-------- GIVEN RECORDS --------

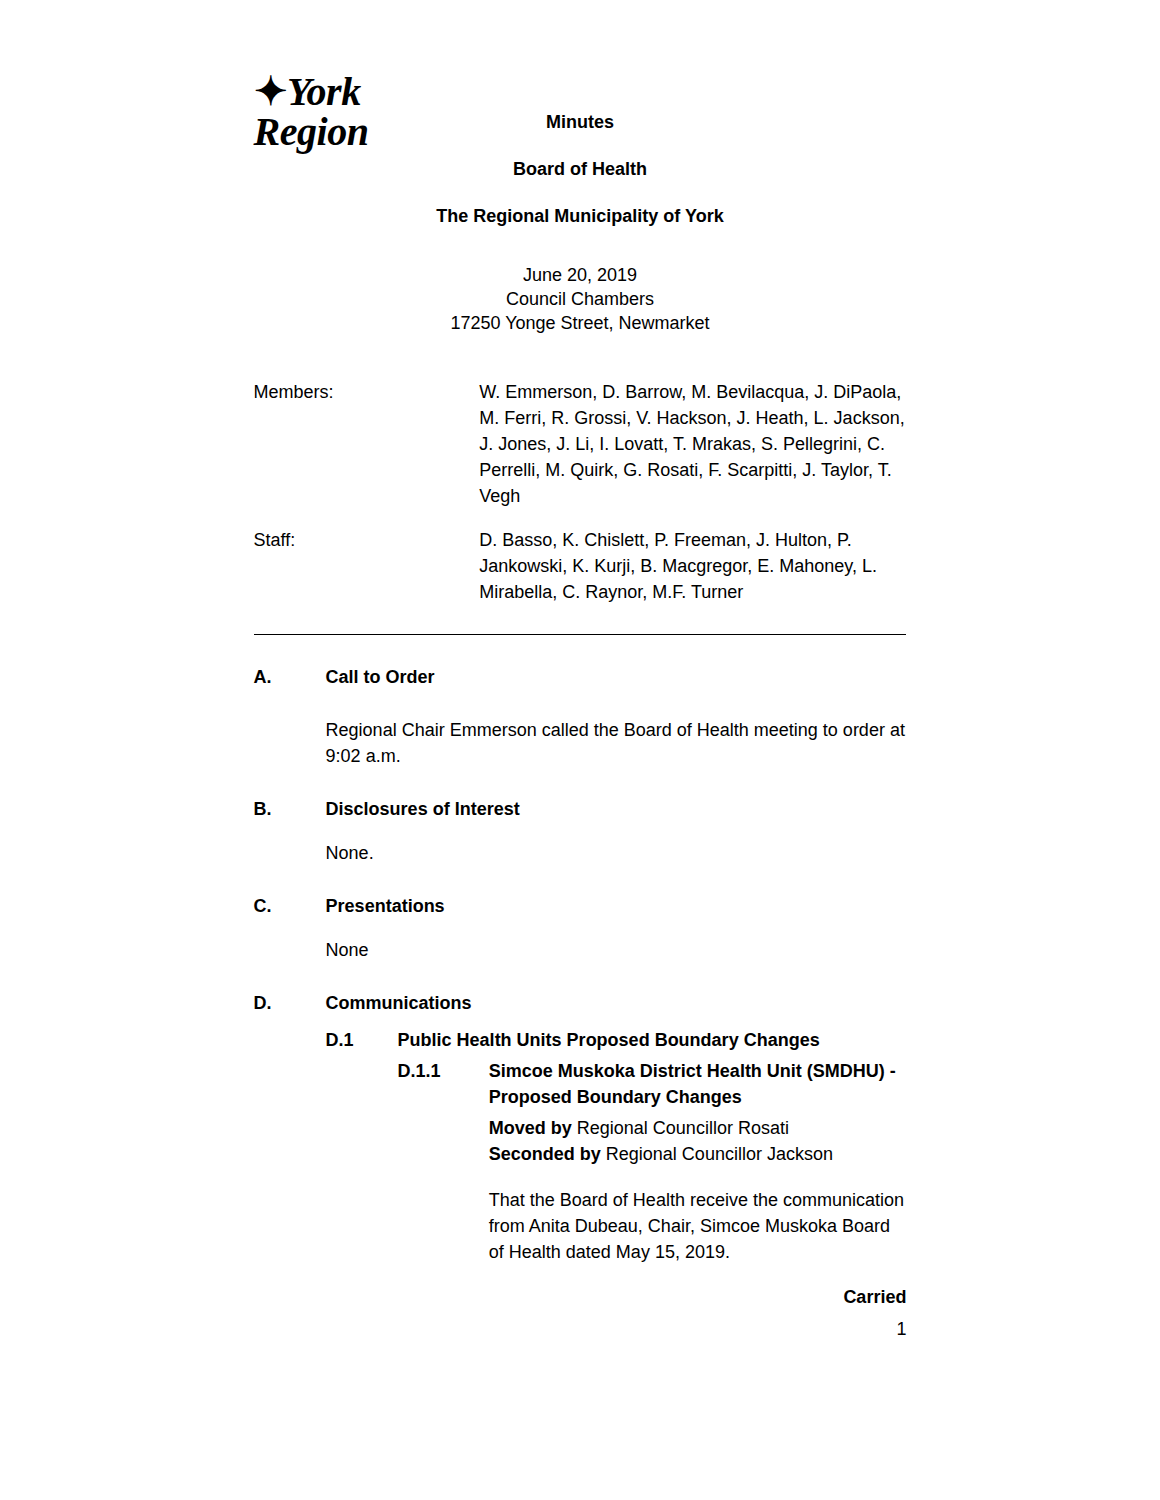✦York Region
Minutes
Board of Health
The Regional Municipality of York
June 20, 2019
Council Chambers
17250 Yonge Street, Newmarket
| Members: | W. Emmerson, D. Barrow, M. Bevilacqua, J. DiPaola, M. Ferri, R. Grossi, V. Hackson, J. Heath, L. Jackson, J. Jones, J. Li, I. Lovatt, T. Mrakas, S. Pellegrini, C. Perrelli, M. Quirk, G. Rosati, F. Scarpitti, J. Taylor, T. Vegh |
| Staff: | D. Basso, K. Chislett, P. Freeman, J. Hulton, P. Jankowski, K. Kurji, B. Macgregor, E. Mahoney, L. Mirabella, C. Raynor, M.F. Turner |
A.
Call to Order
Regional Chair Emmerson called the Board of Health meeting to order at 9:02 a.m.
B.
Disclosures of Interest
None.
C.
Presentations
None
D.
Communications
D.1
Public Health Units Proposed Boundary Changes
D.1.1
Simcoe Muskoka District Health Unit (SMDHU) - Proposed Boundary Changes
Moved by Regional Councillor Rosati
Seconded by Regional Councillor Jackson
That the Board of Health receive the communication from Anita Dubeau, Chair, Simcoe Muskoka Board of Health dated May 15, 2019.
Carried
1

--------

Every line above with the string "Councillor" in it needs to be copied.

**ANSWER TO THIS TASK**:
Moved by Regional Councillor Rosati
Seconded by Regional Councillor Jackson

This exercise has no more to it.